**PROBLEM TO SOLVE:** Reproduce every entry exactly as given.

━━━━━━━━━━━━━━━━

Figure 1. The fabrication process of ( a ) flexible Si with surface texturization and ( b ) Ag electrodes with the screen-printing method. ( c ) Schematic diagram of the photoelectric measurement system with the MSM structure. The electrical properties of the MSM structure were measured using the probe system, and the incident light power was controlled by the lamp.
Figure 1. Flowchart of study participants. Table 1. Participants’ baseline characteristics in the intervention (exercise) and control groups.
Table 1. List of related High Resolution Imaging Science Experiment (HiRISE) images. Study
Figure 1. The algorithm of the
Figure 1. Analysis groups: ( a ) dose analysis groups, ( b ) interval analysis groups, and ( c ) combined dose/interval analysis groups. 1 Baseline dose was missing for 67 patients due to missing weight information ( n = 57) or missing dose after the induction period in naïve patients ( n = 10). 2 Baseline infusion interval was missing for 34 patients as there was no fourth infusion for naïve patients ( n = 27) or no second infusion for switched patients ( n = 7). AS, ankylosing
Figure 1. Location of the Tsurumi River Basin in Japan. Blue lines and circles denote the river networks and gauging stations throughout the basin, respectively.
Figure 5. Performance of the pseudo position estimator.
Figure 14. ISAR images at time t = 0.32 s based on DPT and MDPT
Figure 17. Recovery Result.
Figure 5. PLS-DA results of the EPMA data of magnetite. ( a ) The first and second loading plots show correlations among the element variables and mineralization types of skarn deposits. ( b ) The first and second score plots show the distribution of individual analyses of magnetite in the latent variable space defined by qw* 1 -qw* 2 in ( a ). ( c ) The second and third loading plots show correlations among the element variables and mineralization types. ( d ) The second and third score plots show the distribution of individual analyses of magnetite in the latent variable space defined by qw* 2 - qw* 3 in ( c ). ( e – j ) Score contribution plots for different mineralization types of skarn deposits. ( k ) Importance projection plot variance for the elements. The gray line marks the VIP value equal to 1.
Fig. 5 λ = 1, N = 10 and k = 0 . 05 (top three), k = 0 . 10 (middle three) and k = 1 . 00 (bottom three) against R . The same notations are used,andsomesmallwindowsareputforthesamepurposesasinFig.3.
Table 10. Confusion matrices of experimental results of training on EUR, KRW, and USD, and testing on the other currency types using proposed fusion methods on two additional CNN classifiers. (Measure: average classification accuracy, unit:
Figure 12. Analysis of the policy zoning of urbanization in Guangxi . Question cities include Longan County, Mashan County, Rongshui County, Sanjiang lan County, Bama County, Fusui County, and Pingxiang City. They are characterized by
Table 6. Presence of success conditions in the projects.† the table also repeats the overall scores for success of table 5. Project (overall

━━━━━━━━━━━━━━━━

**TASK RESULT:**
Figure 1. The fabrication process of ( a ) flexible Si with surface texturization and ( b ) Ag electrodes with the screen-printing method. ( c ) Schematic diagram of the photoelectric measurement system with the MSM structure. The electrical properties of the MSM structure were measured using the probe system, and the incident light power was controlled by the lamp.
Figure 1. Flowchart of study participants. Table 1. Participants’ baseline characteristics in the intervention (exercise) and control groups.
Table 1. List of related High Resolution Imaging Science Experiment (HiRISE) images. Study
Figure 1. The algorithm of the
Figure 1. Analysis groups: ( a ) dose analysis groups, ( b ) interval analysis groups, and ( c ) combined dose/interval analysis groups. 1 Baseline dose was missing for 67 patients due to missing weight information ( n = 57) or missing dose after the induction period in naïve patients ( n = 10). 2 Baseline infusion interval was missing for 34 patients as there was no fourth infusion for naïve patients ( n = 27) or no second infusion for switched patients ( n = 7). AS, ankylosing
Figure 1. Location of the Tsurumi River Basin in Japan. Blue lines and circles denote the river networks and gauging stations throughout the basin, respectively.
Figure 5. Performance of the pseudo position estimator.
Figure 14. ISAR images at time t = 0.32 s based on DPT and MDPT
Figure 17. Recovery Result.
Figure 5. PLS-DA results of the EPMA data of magnetite. ( a ) The first and second loading plots show correlations among the element variables and mineralization types of skarn deposits. ( b ) The first and second score plots show the distribution of individual analyses of magnetite in the latent variable space defined by qw* 1 -qw* 2 in ( a ). ( c ) The second and third loading plots show correlations among the element variables and mineralization types. ( d ) The second and third score plots show the distribution of individual analyses of magnetite in the latent variable space defined by qw* 2 - qw* 3 in ( c ). ( e – j ) Score contribution plots for different mineralization types of skarn deposits. ( k ) Importance projection plot variance for the elements. The gray line marks the VIP value equal to 1.
Fig. 5 λ = 1, N = 10 and k = 0 . 05 (top three), k = 0 . 10 (middle three) and k = 1 . 00 (bottom three) against R . The same notations are used,andsomesmallwindowsareputforthesamepurposesasinFig.3.
Table 10. Confusion matrices of experimental results of training on EUR, KRW, and USD, and testing on the other currency types using proposed fusion methods on two additional CNN classifiers. (Measure: average classification accuracy, unit:
Figure 12. Analysis of the policy zoning of urbanization in Guangxi . Question cities include Longan County, Mashan County, Rongshui County, Sanjiang lan County, Bama County, Fusui County, and Pingxiang City. They are characterized by
Table 6. Presence of success conditions in the projects.† the table also repeats the overall scores for success of table 5. Project (overall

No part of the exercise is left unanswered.